Como é uma Personalidade Imatura


                      Série: Artigos de Impacto

                                Como é uma personalidade imatura?

Por Enrique Rojas

Será que sou uma pessoa imatura? O autor, renomado psiquiatra espanhol, oferece aqui dez pontos bastante claros que possibilitam um auto-exame preciso.
A personalidade é a soma dos padrões de conduta reais e potenciais e é determinada por três fatores: a herança (o nosso patrimônio genético, aquilo que herdamos os nossos pais), o ambiento (aquilo que nos cerca) e a experiência de via (a biografia de cada um). A personalidade é a marca própria e específica de cada um. O cartão de visita. Noutras palavras, a personalidade é uma organização dinâmica, em movimento, em que confluem s aspectos físicos, psicológicos, sociais e culturais de um indivíduo. Nós, psiquiatras, dedicamo-nos à engenharia do comportamento. Somos escavadores das superfícies psicológicas, procuramos aprofundar na mecânica interna do comportamento, para corrigi-lo, melhorá-lo, torná-lo mais equilibrado. A pessoa imatura é uma pessoa a meio caminho, com uma psicologia incipiente, incompleta, que no está bem acabada e que tem muitos pontos negativos, mas que pode mudar, melhorar e tornar-se mais sólida, com a ajuda de um psiquiatra ou de um psicólogo.
Tentarei sistematizar os ingredientes principais da imaturidade, para que o leitor possa adentrar num tema tão complexo.

1.      Defasagem entre a idade cronológica e a idade mental. É uma das manifestações que mais chama a atenção logo de cara. Não esqueçamos que há pessoas que amadurecem cedo e outras que levam mais tempo, e isso pode interferir um pouco na observação.
2.      Desconhecimento de si próprio. Conhecer-se a si próprio era uma das normas do herói grego. No templo dedicado ao deus Apolo, em Delfos, havia a inscrição: Gnothi Seauton , “conhece-te a ti mesmo”. Trata-se de ter claro que aquilo que devemos estudar com mais afinco somos nós mesmos, temos de saber quais são as nossas limitações e as nossas atitudes. O conhecimento dessas realidades é como que a carta de navegação que nos ajuda a guiar-nos para uma vida adequada.

3.      Instabilidade emocional.

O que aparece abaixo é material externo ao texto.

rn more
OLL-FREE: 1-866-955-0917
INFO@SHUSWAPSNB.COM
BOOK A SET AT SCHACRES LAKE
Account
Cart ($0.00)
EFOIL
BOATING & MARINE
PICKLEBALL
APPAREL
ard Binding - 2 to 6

A instabilidade emocional manifesta-se em mudanças do estado de ânimo: o sujeito passa da euforia à melancolia de um dia para outro ou mesmo dentro de um mesmo dia. É preciso distinguir essa variação dos chamados transtornos bipolares. O imaturo é desigual, variável, irregular, os seus sentimentos movem-se e balançam como um pêndulo, de maneira que ninguém nunca sabe o que esperar dele. Essa fragilidade é um traço bem característico da imaturidade. O seu estado de ânimo pode ser representado pelos dentes de uma serra, uma espécie de montanha russa cheia de oscilações.


4.      Pouca ou nenhuma responsabilidade. A imaturidade tem níveis, como qualquer outro fato psicológico. A palavra “responsabilidade” vem do latim respondere, que significa “responder”, “prometer”, “satisfazer”. Estar na realidade é ter consciência das próprias circunstâncias imediatas – o hoje e o agora –, que são inescapáveis e que ninguém pode menosprezar.

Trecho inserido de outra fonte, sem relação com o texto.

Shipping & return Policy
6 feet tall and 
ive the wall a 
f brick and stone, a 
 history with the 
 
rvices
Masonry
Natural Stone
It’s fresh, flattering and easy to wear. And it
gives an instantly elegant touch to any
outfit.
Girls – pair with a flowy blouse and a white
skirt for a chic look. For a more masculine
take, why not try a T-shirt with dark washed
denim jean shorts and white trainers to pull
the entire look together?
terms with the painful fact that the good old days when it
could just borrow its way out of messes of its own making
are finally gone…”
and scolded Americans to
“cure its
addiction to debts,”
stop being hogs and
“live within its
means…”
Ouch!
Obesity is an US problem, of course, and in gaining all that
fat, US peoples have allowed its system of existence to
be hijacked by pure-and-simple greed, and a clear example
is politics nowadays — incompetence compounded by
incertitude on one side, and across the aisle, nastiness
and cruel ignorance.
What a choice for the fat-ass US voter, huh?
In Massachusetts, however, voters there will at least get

5.      Pouca ou nenhuma percepção da realidade. A captação incorreta de si próprio e das circunstâncias leva o sujeito a ter um comportamento inadequado nas suas relações intrapessoais (desarmonia consigo próprio) e interpessoais (não sabe lidar com os outros, não sabe guardar distâncias e proximidades).


6.      Ausência de um projeto de vida. A vida não pode ser improvisada. É preciso uma certa organização, um esquema que planeje o futuro. E os três grandes temas do nosso projeto de vida devem ser: o amor, o trabalho e a cultura. E o sujeito imaturo não assume seriamente nenhum dos três. Não se vive sem amor; o amor deve ser o primeiro motor da vida, que impulsiona e dá força aos outros dois. Do nosso comprometimento com esses três grandes temas, brota a felicidade, suma e compêndio de uma vida coerente.

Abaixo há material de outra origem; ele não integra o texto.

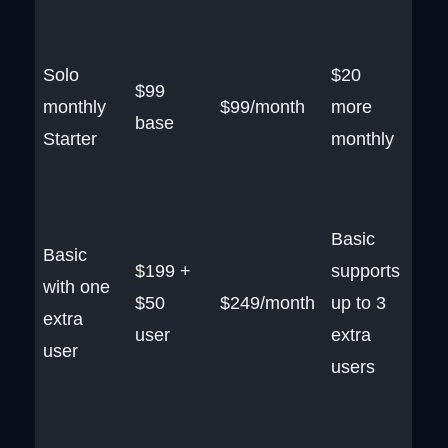
Solo
$20
$99
monthly
$99/month
more
base
Starter
monthly
Basic
Basic
$199 +
supports
with one
$50
$249/month
up to 3
extra
user
extra
user
users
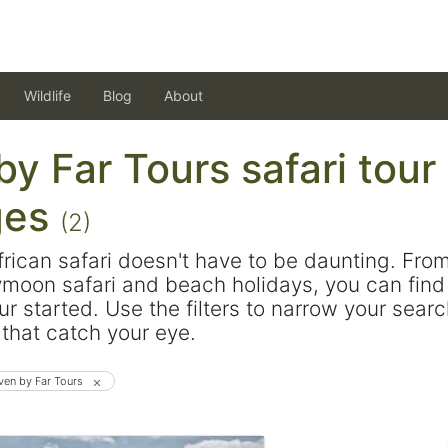
Wildlife
Blog
About
y Far Tours safari tour
ges
(2)
frican safari doesn't have to be daunting. Fro
ymoon safari and beach holidays, you can find 
ur started. Use the filters to narrow your sear
s that catch your eye.
ven by Far Tours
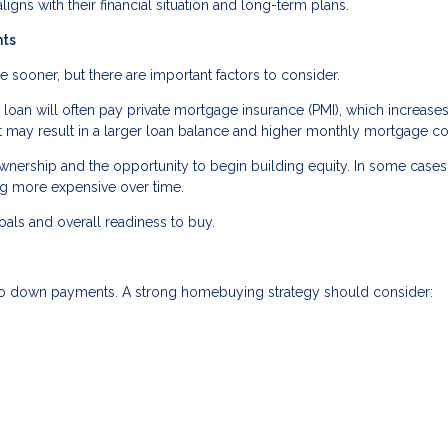
aligns with their financial situation and long-term plans.
nts
oner, but there are important factors to consider.
oan will often pay private mortgage insurance (PMI), which increases
 may result in a larger loan balance and higher monthly mortgage co
ership and the opportunity to begin building equity. In some cases,
ng more expensive over time.
als and overall readiness to buy.
 to down payments. A strong homebuying strategy should consider:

7.      Falta de maturidade afetiva. É preciso compreender o que é o amor e vê-lo como a vértebra da nossa vida sentimental. É o amor que dá sentido à vida. Mas não há amor sem renúncias. Além disso, é preciso ter a consciência de que ninguém é absoluto para o outro. Não há amor eterno; ele só existe nos filmes, nas canções da moda e na cabeça das pessoas imaturas. O que, sim, existe é o amor trabalhado a cada dia. Amar não significa ter sentimentos doces, mas voltar-se juntamente com o outro para as pequenas realidades cotidianas. No meu livro¿Quién eres? (“Quem é você?”), descrevo a maturidade afetiva como uma dimensão à parte, com características próprias e específicas. Só gostaria de sublinhar uma coisa: como é fácil apaixonar-se e como é difícil manter-se apaixonado! Assistimos hoje uma verdadeira socialização da imaturidade afetiva.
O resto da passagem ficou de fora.